Wikipedia Vandalism Detection
Vandalism detection on the Wikipedia history with JRuby v9.1.0.0+.
The Wikipedia Vandalism Detection Gem uses the Weka Machine-Learning Library via the weka gem.
What You can do with it
-
parsing Wikipedia history pages to get edits and revisions
-
creating training and test ARFF files from the WVC-PAN-10 and the WVC-PAN-11 (See also http://pan.webis.de under category Wikipedia Vandalism Detection: CLEF 2010 & CLEF 2011)
-
calculating vandalism features for a Wikipedia page (XML) from the history dump
-
creating and evaluating a classifier with the created training ARFF file
-
classifing new instances of Wikipedia edits as 'regular' or 'vandalism'
Installation
Add this line to your application's Gemfile:
gem 'wikipedia-vandalism_detection'
And then execute:
$ bundle
Or install it yourself as:
$ gem install wikipedia-vandalism_detection
Usage
require 'wikipedia/vandalism_detection'
Configuration
To configure the system put a wikipedia-vandalism-detection.yml
file in the
config/
or lib/config/
directory.
You can configure:
A) the training and test corpora directories and essential input and output files
corpora:
base_directory: /home/user/corpora
training:
base_directory: training
annotations_file: annotations.csv
edits_file: edits.csv
revisions_directory: revisions
test:
base_directory: test
edits_file: edits.csv
revisions_directory: revisons
output:
base_directory: /home/user/output_path
training:
arff_file: training.arff
index_file: training_index.yml
test:
arff_file: test.arff
index_file: test_index.yml
Evaluation outputs are saved under the output base directory path.

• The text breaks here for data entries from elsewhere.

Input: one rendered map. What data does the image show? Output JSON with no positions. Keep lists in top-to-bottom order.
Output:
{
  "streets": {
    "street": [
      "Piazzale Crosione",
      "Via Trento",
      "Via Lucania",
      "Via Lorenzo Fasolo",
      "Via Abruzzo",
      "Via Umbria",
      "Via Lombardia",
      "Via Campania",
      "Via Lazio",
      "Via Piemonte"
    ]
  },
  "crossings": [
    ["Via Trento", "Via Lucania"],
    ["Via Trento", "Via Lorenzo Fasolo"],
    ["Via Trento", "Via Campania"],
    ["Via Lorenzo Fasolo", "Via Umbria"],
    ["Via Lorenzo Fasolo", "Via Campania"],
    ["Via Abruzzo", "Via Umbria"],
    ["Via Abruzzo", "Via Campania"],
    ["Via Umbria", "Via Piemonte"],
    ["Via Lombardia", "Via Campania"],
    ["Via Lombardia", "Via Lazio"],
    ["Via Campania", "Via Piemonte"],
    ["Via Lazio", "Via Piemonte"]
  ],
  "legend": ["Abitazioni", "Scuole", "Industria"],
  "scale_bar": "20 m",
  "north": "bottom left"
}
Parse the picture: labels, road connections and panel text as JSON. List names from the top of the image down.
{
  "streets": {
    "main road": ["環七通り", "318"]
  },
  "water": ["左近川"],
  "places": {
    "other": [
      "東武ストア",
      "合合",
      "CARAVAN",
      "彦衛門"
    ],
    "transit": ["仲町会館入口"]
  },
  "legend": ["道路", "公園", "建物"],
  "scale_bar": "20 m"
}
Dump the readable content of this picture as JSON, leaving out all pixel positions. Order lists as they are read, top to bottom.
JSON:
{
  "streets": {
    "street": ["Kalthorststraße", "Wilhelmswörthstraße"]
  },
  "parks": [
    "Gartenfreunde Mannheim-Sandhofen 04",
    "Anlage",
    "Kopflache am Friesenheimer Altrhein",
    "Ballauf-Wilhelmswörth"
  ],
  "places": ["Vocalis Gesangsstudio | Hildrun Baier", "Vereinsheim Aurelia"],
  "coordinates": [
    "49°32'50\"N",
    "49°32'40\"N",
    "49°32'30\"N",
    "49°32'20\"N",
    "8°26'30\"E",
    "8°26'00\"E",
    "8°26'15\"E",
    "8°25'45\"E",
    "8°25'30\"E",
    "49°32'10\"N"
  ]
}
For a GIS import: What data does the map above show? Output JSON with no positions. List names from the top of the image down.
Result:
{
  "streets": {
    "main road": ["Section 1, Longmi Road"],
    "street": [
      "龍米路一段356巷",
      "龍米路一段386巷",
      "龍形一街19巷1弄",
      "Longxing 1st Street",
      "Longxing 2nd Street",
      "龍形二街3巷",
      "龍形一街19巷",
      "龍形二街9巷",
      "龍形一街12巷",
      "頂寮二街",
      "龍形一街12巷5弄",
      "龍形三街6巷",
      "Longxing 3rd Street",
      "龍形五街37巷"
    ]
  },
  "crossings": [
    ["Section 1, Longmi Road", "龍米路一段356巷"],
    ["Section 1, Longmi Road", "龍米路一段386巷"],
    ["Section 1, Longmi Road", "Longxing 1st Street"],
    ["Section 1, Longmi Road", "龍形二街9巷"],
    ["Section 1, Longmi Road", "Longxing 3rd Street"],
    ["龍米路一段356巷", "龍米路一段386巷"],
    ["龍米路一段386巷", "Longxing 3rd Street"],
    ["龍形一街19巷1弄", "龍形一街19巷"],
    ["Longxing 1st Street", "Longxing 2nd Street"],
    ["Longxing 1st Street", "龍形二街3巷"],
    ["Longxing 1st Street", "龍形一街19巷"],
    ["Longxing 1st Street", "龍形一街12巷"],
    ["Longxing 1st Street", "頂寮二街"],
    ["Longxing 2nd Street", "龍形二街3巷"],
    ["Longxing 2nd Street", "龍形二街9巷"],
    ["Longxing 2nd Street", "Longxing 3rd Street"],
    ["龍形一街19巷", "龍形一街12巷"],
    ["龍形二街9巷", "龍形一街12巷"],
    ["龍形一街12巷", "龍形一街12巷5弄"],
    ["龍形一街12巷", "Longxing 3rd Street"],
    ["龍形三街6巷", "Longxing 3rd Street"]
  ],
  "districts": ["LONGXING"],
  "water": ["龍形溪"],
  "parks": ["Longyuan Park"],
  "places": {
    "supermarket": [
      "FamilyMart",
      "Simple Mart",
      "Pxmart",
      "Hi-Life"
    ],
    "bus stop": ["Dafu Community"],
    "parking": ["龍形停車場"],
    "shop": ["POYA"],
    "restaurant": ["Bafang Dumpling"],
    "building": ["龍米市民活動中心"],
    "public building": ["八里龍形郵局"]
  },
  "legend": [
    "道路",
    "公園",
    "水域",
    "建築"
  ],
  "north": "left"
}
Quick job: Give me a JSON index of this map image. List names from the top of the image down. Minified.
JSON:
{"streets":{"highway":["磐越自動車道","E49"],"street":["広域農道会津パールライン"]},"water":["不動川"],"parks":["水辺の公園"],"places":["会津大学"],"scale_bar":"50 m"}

B) the features used by the feature calculator
features:
- anonymity
- biased frequency
- character sequence
- ...
C) the classifier type and its options and the number of cross validation splits for the classifier evaluation
classifier:
type: Trees::RandomForest # Weka classifier class
options: -I 10 -K 0.5 # same as for Weka, for further classifier options see Weka-dev documentation
cross-validation-fold: 5 # default is 10
training-data-options: balanced # default is unbalanced
training-data-options
is used to resample the training dataset:
-
unbalanced
is the default value and uses the original dataset -
balanced
uses random undersampling of the majority class -
oversampled
uses SMOTE oversampling (with percentage-p
) and random undersampling (with minority/majority class balance-u
)
Examples:
# 200% SMOTE oversampling with 300% random undersampling
training-data-options: oversampled -p 200 -u true 300
# default 100% SMOTE oversampling with 300% random undersampling
training-data-options: oversampled -u true 300
# 200% SMOTE oversampling with default full (100% minority/majority class balance)
# random undersampling
training-data-options: oversampled -p 200
# default 100% SMOTE oversampling without undersampling
training-data-options: oversampled -u false
Instead of the true
option you can also use t
, y
and yes
as well as their upper case pendants.
Examples
Create training and test ARFF file from configured corpus:
training_dataset = Wikipedia::VandalismDetection::TrainingDataset.build
test_dataset = Wikipedia::VandalismDetection::TestDataset.build
While creating the training and test datasets, for each a corpus file index is created into the configured index_file
directory.
To run the corpus file index creation manually use:
Wikipedia::VandalismDetection::TrainingDataset.create_file_index!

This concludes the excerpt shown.